_Instructions for the task_. Show each line of the records below that contains the word "series", matching case exactly.

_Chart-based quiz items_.
#####
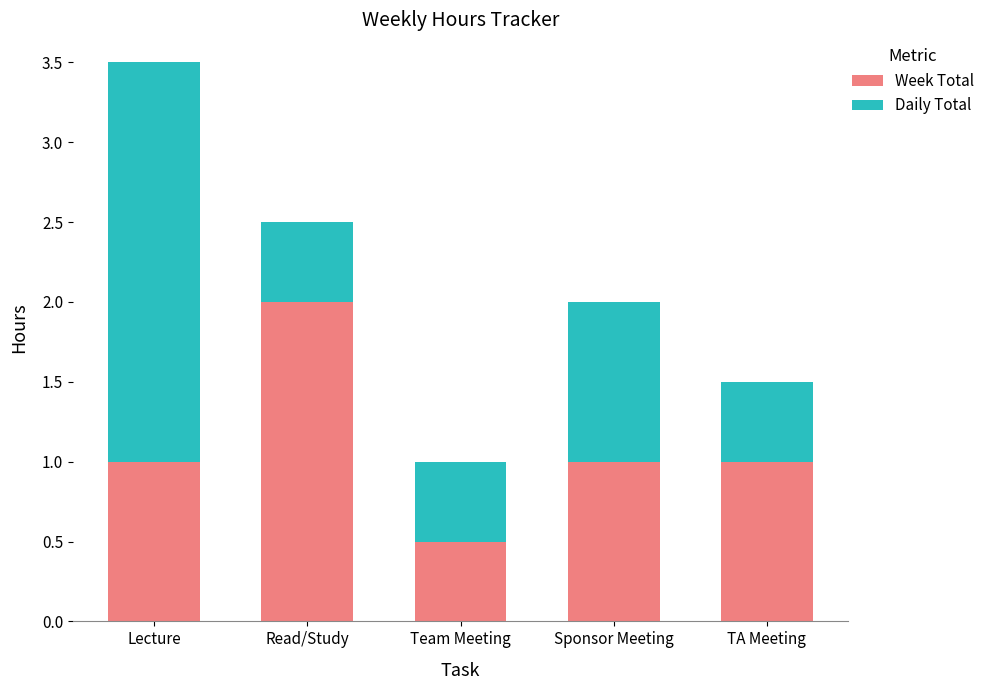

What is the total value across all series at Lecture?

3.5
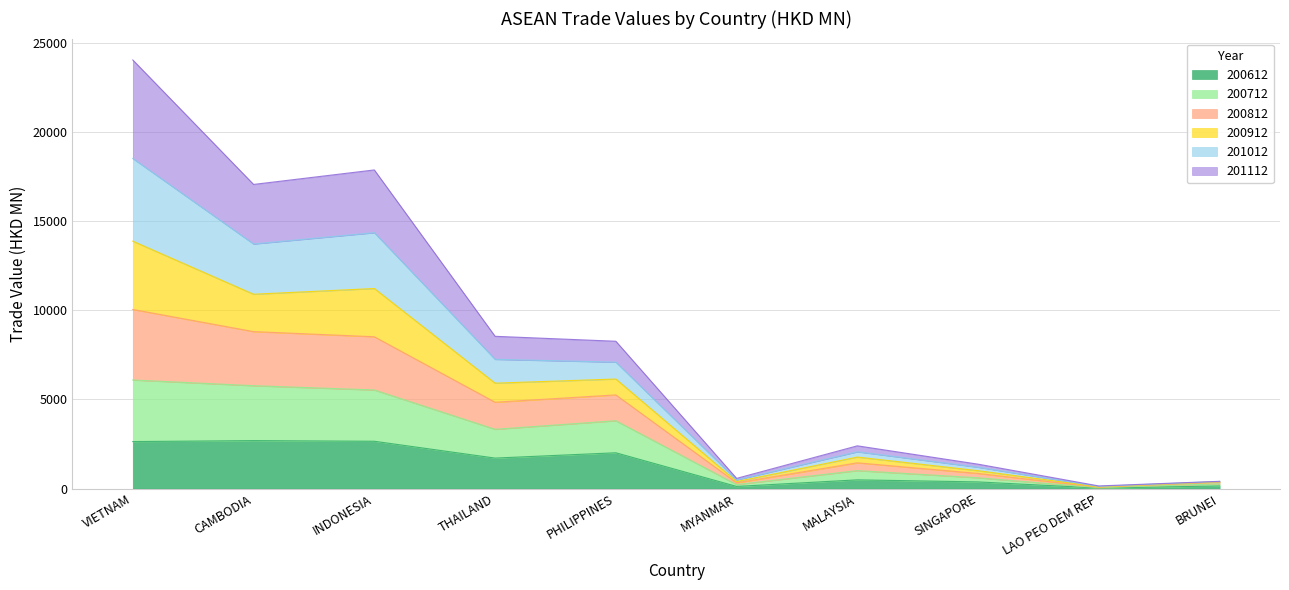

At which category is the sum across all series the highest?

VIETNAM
#####
_Response to the task_.
What is the total value across all series at Lecture?
At which category is the sum across all series the highest?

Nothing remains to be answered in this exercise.